Yes it is possible to have non reproducible output also from within the sandbox, but the chances are lower and the tools being used are deterministic, which is kind of the whole point.

Permutations within the sandbox is what BuildStream provides and ensures, hacking at the content with plugin code breaks this contract.

This is only considering the point (A) above which is the most important/relevant, other than this you also have a problematic (C) which you raised yourself.

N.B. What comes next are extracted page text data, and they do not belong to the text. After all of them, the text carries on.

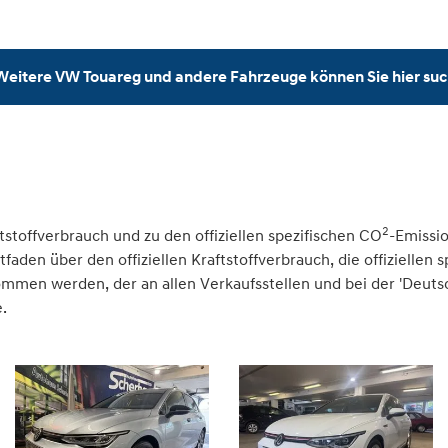
Weitere VW Touareg und andere Fahrzeuge können Sie hier su
2
tstoffverbrauch und zu den offiziellen spezifischen CO
-Emissi
den über den offiziellen Kraftstoffverbrauch, die offiziellen 
nommen werden, der an allen Verkaufsstellen und bei der 'Deu
.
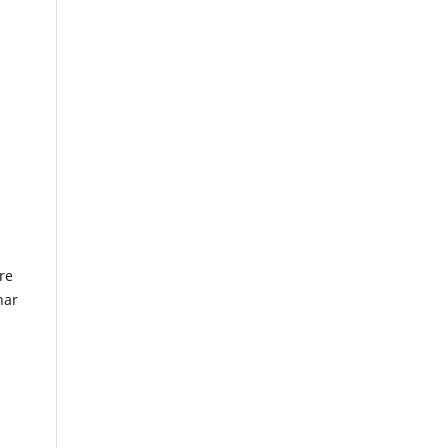
re
nar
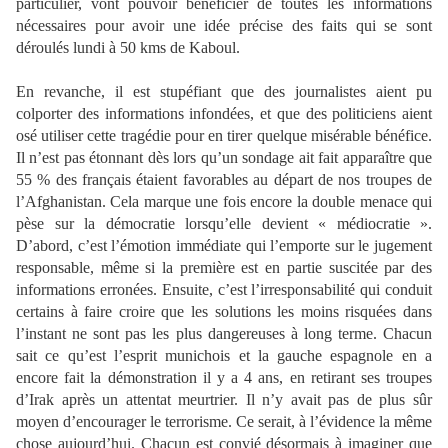
particulier, vont pouvoir bénéficier de toutes les informations
nécessaires pour avoir une idée précise des faits qui se sont
déroulés lundi à 50 kms de Kaboul.
En revanche, il est stupéfiant que des journalistes aient pu
colporter des informations infondées, et que des politiciens aient
osé utiliser cette tragédie pour en tirer quelque misérable bénéfice.
Il n’est pas étonnant dès lors qu’un sondage ait fait apparaître que
55 % des français étaient favorables au départ de nos troupes de
l’Afghanistan. Cela marque une fois encore la double menace qui
pèse sur la démocratie lorsqu’elle devient « médiocratie ».
D’abord, c’est l’émotion immédiate qui l’emporte sur le jugement
responsable, même si la première est en partie suscitée par des
informations erronées. Ensuite, c’est l’irresponsabilité qui conduit
certains à faire croire que les solutions les moins risquées dans
l’instant ne sont pas les plus dangereuses à long terme. Chacun
sait ce qu’est l’esprit munichois et la gauche espagnole en a
encore fait la démonstration il y a 4 ans, en retirant ses troupes
d’Irak après un attentat meurtrier. Il n’y avait pas de plus sûr
moyen d’encourager le terrorisme. Ce serait, à l’évidence la même
chose aujourd’hui. Chacun est convié désormais à imaginer que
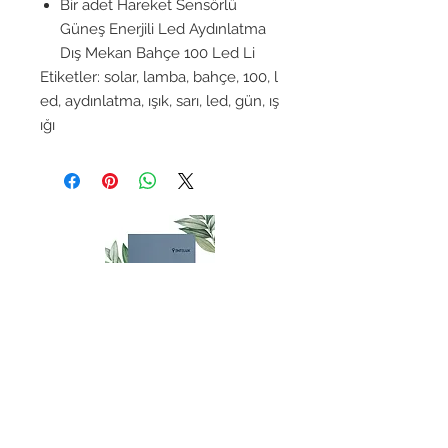
Bir adet Hareket Sensörlü
Güneş Enerjili Led Aydınlatma
Dış Mekan Bahçe 100 Led Li
Etiketler: solar, lamba, bahçe, 100, l
ed, aydınlatma, ışık, sarı, led, gün, ış
ığı
İletişim
Herhangi bir sorunuz varsa,
lütfen
info@entelux.com
adresinden bizimle iletişime
geçin.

While it is quite obvious that input configurations such as commands provided in `Plugin.configure()` must be a part of the unique key, this is less obvious for code changes in manual strong arming of the sandbox in python code, and more likely to be overlooked in third party plugin code (which should not be easy to get wrong).

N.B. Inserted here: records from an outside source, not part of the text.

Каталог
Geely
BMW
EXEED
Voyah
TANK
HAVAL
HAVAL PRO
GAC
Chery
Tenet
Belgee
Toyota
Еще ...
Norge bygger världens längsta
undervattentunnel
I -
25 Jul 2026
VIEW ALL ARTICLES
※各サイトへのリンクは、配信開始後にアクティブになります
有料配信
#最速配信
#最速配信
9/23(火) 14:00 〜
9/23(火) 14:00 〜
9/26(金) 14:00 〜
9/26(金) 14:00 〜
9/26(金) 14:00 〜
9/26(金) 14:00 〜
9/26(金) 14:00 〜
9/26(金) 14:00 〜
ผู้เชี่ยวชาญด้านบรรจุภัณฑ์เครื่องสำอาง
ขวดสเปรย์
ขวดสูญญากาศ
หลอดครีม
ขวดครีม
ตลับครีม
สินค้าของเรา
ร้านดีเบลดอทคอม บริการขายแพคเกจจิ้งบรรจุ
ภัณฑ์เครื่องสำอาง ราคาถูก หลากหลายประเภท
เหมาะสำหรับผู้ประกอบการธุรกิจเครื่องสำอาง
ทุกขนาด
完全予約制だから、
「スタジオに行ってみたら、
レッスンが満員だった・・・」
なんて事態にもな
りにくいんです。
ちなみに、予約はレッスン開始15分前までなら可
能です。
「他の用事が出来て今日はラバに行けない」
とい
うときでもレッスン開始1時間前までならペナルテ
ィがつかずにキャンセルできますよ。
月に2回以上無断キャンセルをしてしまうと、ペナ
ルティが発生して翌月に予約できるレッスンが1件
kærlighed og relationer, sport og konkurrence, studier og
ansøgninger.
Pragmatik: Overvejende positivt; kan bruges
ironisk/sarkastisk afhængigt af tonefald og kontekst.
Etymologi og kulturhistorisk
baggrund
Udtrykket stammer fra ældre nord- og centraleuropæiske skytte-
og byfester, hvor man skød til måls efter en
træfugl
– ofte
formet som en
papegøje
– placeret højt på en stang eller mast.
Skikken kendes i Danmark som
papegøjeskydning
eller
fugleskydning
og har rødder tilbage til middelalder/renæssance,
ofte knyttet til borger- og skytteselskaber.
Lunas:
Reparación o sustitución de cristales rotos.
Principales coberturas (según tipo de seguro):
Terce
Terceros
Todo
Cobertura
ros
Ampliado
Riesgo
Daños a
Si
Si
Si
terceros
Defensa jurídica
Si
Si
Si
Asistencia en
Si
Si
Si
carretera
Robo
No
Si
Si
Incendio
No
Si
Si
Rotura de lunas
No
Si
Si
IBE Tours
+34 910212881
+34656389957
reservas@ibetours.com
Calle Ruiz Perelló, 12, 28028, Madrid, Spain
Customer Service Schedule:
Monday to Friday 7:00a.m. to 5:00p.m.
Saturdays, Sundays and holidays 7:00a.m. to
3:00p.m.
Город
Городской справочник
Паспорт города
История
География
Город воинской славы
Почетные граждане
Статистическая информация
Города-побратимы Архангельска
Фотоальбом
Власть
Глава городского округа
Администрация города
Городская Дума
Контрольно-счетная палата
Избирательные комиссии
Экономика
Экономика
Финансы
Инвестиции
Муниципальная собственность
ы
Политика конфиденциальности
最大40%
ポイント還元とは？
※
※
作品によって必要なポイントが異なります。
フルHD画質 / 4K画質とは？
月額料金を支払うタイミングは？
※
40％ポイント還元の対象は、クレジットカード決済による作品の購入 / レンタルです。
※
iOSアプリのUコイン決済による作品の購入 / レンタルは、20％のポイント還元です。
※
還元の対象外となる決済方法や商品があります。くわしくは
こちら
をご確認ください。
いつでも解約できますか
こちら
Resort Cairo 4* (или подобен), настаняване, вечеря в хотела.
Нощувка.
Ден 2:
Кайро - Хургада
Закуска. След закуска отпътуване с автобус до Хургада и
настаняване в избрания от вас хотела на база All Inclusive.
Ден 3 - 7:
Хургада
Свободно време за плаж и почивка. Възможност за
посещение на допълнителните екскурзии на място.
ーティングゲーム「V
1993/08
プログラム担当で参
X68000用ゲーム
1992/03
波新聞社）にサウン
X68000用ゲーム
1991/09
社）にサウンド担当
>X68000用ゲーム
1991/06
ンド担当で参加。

Regarding the other comment about multiple ways of doing things: it is impossible to remove the possibility of manipulating files within the sandbox, as this is kind of the primary function of BuildStream (while manipulating files with plugin code was never been a function of BuildStream in the first place).

Cheers,
    -Tristan

Re: [BuildStream] Protect against plugin modifications of artifacts

Posted by William Salmon <wi...@codethink.co.uk>.

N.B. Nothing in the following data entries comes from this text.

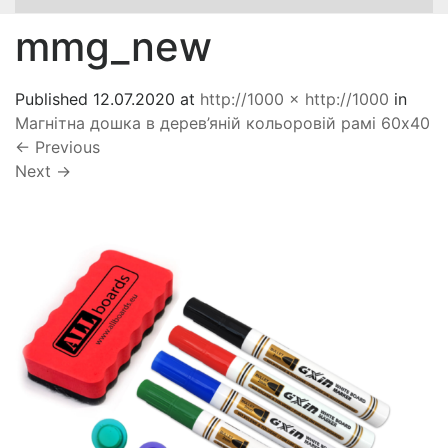
mmg_new
Published
12.07.2020
at
http://1000 × http://1000
in
Магнітна дошка в дерев’яній кольоровій рамі 60х40
←
Previous
Next
→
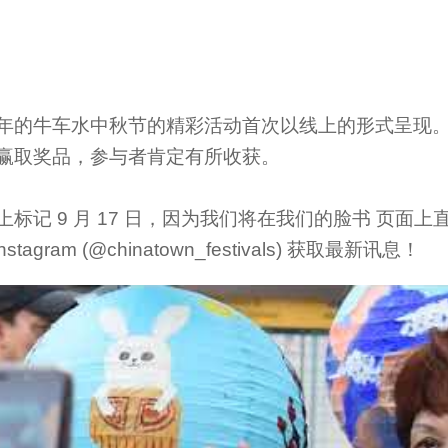
年的牛车水中秋节的精彩活动首次以线上的形式呈现。
赢取奖品，参与者肯定有所收获。
标记 9 月 17 日，因为我们将在我们的脸书 页面
agram (@chinatown_festivals) 获取最新讯息！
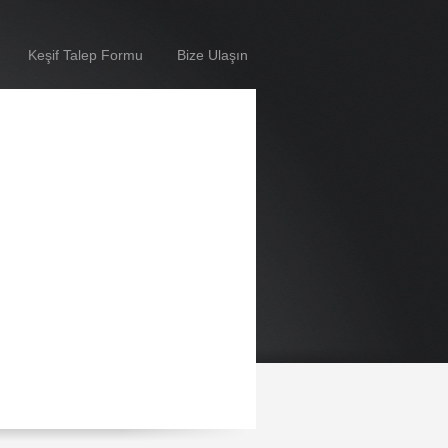
Keşif Talep Formu
Bize Ulaşın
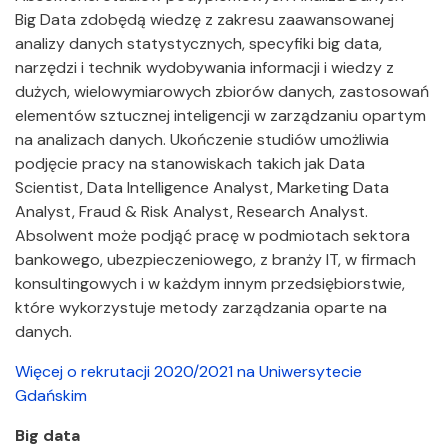
Big Data zdobędą wiedzę z zakresu zaawansowanej
analizy danych statystycznych, specyfiki big data,
narzędzi i technik wydobywania informacji i wiedzy z
dużych, wielowymiarowych zbiorów danych, zastosowań
elementów sztucznej inteligencji w zarządzaniu opartym
na analizach danych. Ukończenie studiów umożliwia
podjęcie pracy na stanowiskach takich jak Data
Scientist, Data Intelligence Analyst, Marketing Data
Analyst, Fraud & Risk Analyst, Research Analyst.
Absolwent może podjąć pracę w podmiotach sektora
bankowego, ubezpieczeniowego, z branży IT, w firmach
konsultingowych i w każdym innym przedsiębiorstwie,
które wykorzystuje metody zarządzania oparte na
danych.
Więcej o rekrutacji 2020/2021 na Uniwersytecie
Gdańskim
Big data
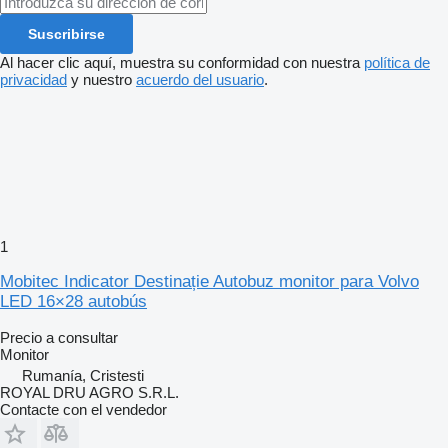
Suscribirse
Al hacer clic aquí, muestra su conformidad con nuestra
política de
privacidad
y nuestro
acuerdo del usuario
.
1
Mobitec Indicator Destinație Autobuz monitor para Volvo
LED 16×28 autobús
Precio a consultar
Monitor
Rumanía, Cristesti
ROYAL DRU AGRO S.R.L.
Contacte con el vendedor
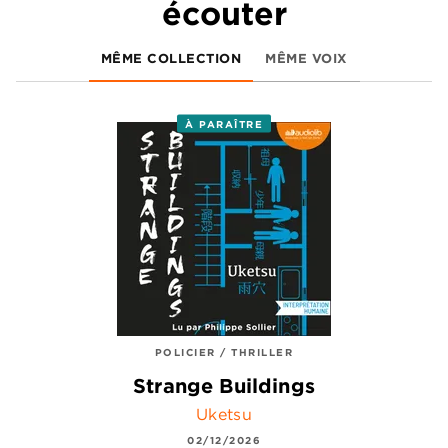
écouter
MÊME COLLECTION
MÊME VOIX
À PARAÎTRE
POLICIER / THRILLER
Strange Buildings
Uketsu
02/12/2026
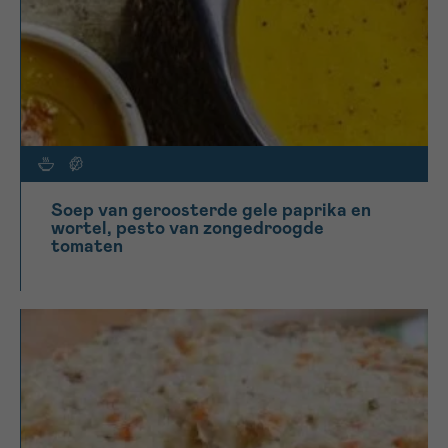
Soep van geroosterde gele paprika en
wortel, pesto van zongedroogde
tomaten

On 22/06/2020 12:24, Tristan Van Berkom wrote:
> Hi William,
> 
> Thanks for engaging in this.
> 
> On Mon, 2020-06-22 at 11:02 +0100, William Salmon wrote:
>> Reply in line.
> [...]
[..]
> 
> The main differences here are:
> 
>    A.) The guarantees we can provide about running safe sandboxed code
>        compared with untrusted local python interpreter code.
> 
>        This would lead us down a path of providing ever more carefully
>        crafted APIs in the core in order to produce reproducible output
>        in the artifact, all the while not being certain what python APIs
>        a plugin might use to produce output.

Else were you mention that you don't want to get in to a debate about if 
we can trust python. So lets not, lets decide were things should live 
and then decide if we need to change our plugin language separately.

If a plugin creates a config file with logic dependent on config options 
and variables etc and then the plugin adds a configure command that 
calls cat to add this text to a file. This seems just as susceptible to 
plugin author or plugin language issues as if the plugin directly adds a 
file to the cas (via the nice api we have now) so it can be included in 
the sandbox.

These seem equivalent except that using cat is more complex and requires 
cat be a build dependency. There are many alternatives to cat but they 
still require some extra bin be in the sandbox and adding new configure 
commands.

> 
>    B.) Simply having a "second way" of doing things complicates things
>        for us, as the question of which way to choose arises for a
>        plugin author, when the safe way should be the only choice.
> 

I agree that we should not have lots of ways of doing the same thing. I 
disagree on what is a good way to assemble a configuration file.